This Week in New York Insider's Guide to Arts & Culture in New York City Since 2001

5Feb/15

INTO THE WOODS

(photo by Joan Marcus)

Fiasco Theater strips INTO THE WOODS down to its bare bones in delightful revival (photo by Joan Marcus)

Laura Pels Theatre
Harold and Miriam Steinberg Center for Theatre
111 West 46th St. between Sixth & Seventh Aves.
Tuesday - Sunday through April 12, $109
212-719-1300
www.roundabouttheatre.org
www.fiascotheater.com

The Fiasco Theater shows that there is no such thing as too much Into the Woods in its utterly delightful, stripped-down version running at the Roundabout’s Laura Pels Theatre through April 12. In the summer of 2012, the Public Theater presented an all-star production (Amy Adams, Denis O’Hare, Donna Murphy, Jessie Mueller) as part of its Shakespeare in the Park season (redubbed Sondheim in the Park for the occasion), and Rob Marshall’s film, with a superstar cast (Meryl Streep, Johnny Depp, Emily Blunt, Chris Pine, et al.), is in theaters now and up for three Oscars. But the Manhattan-based Fiasco company, which was founded by a group of Brown graduates who “believe that it is only when artists are brave enough to risk a fiasco that the possibility exists of creating something special,” have indeed created something special, shining a new light on Stephen Sondheim and James Lapine’s fairy-tale mash-up, which earned ten Tony nominations back in 1988. There are no trees in this new version; instead, Derek McLane’s set consists of piano insides arranged along the sides and top of the stage, with thick, knotted crossed ropes in the back. Chandeliers hang over the actors and the audience as well. There is no orchestra; at the center of the stage, Matt Castle plays a movable piano, and through the course of the evening, other cast members add occasional guitar, French horn, trumpet, calliope, xylophone, bassoon, drums, miniature harp, cowbell, and triangle. All ten cast members are onstage through the whole show, several playing multiple roles; when they are not in the scene, they sit in the background, often looking as gleeful as the audience, taking joy in what is unfolding in front of them.

(photo by Joan Marcus)

The Witch (Jennifer Mudge) uses help to scream at Rapunzel (Emily Young) in wonderful adaptation of Sondheim/Lapine favorite (photo by Joan Marcus)

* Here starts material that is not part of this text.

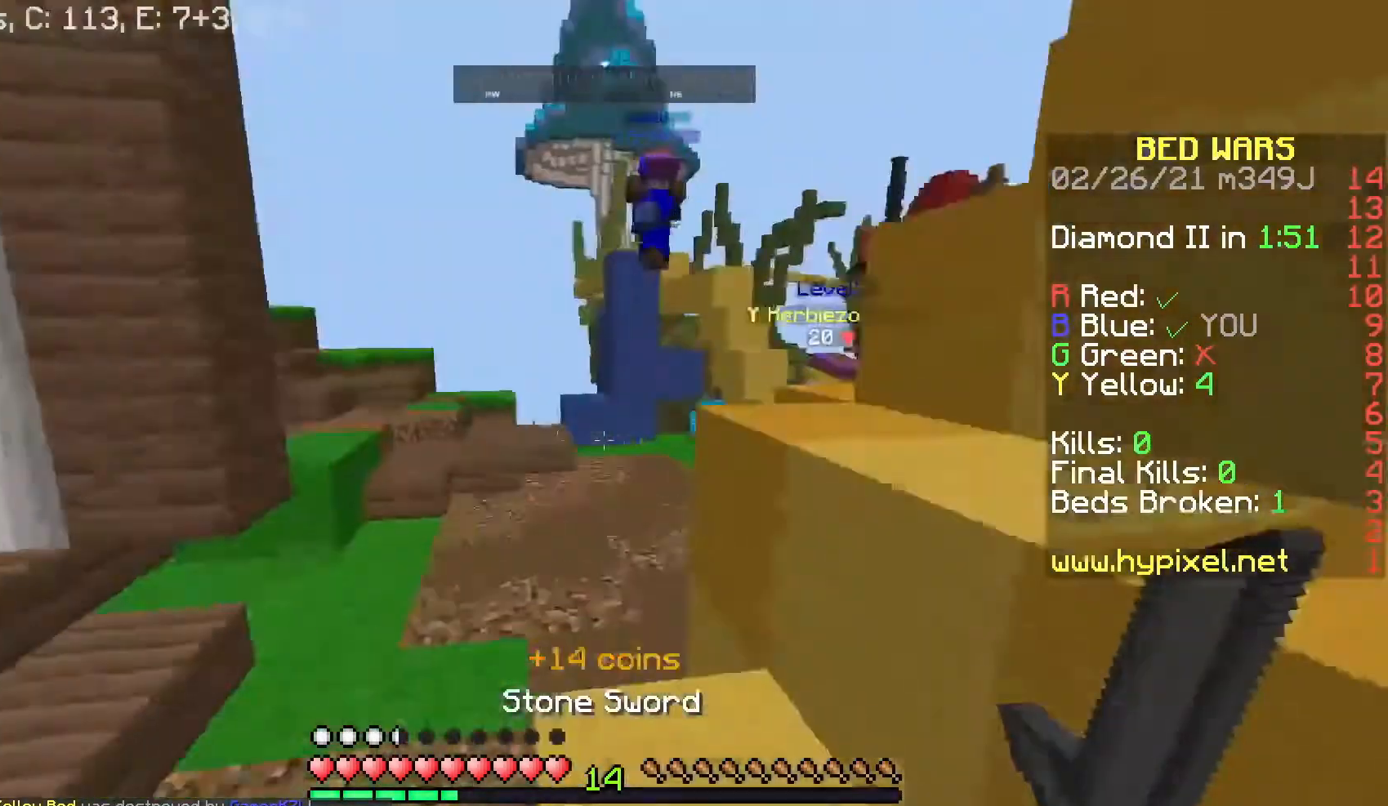
{"keys": ["a", "w"], "mouse": [], "events": [[100, "space", "up"], [133, "d", "down"], [233, "space", "down"], [433, "a", "down"], [433, "d", "up"], [500, "space", "up"]]}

The once-upon-a-time story is about a baker (Ben Steinfeld) and his wife (Jessie Austrian) who learn that they are childless because of a curse placed on his family by a vengeful witch (Jennifer Mudge). To end the curse and have a baby, they must head into the woods and come back with a cow as white as milk, a cape as red as blood, hair as yellow as corn, and a slipper as pure as gold. So off they go, encountering clueless Jack (Patrick Mulryan), who has been sent to market by his mother (Liz Hayes) to sell his beloved bovine (Andy Grotelueschen); Little Red Ridinghood (Emily Young), who is bringing a basket of goodies to her grandmother’s (Claire Karpen) house; Cinderella (Karpen), who wants to go to the prince’s (Noah Brody) festival but is slaving for her wicked stepmother (Hayes) and vicious stepsisters, Lucinda (Brody) and Florinda (Grotelueschen); Rapunzel (Young), who has been imprisoned in a tower by the witch; and a mysterious man (Paul L. Coffey) who knows more than he is letting on. While the first act ends happily, things don’t go nearly so well in the second act, as a giant invades the kingdom, leaving a path of death and destruction in its wake.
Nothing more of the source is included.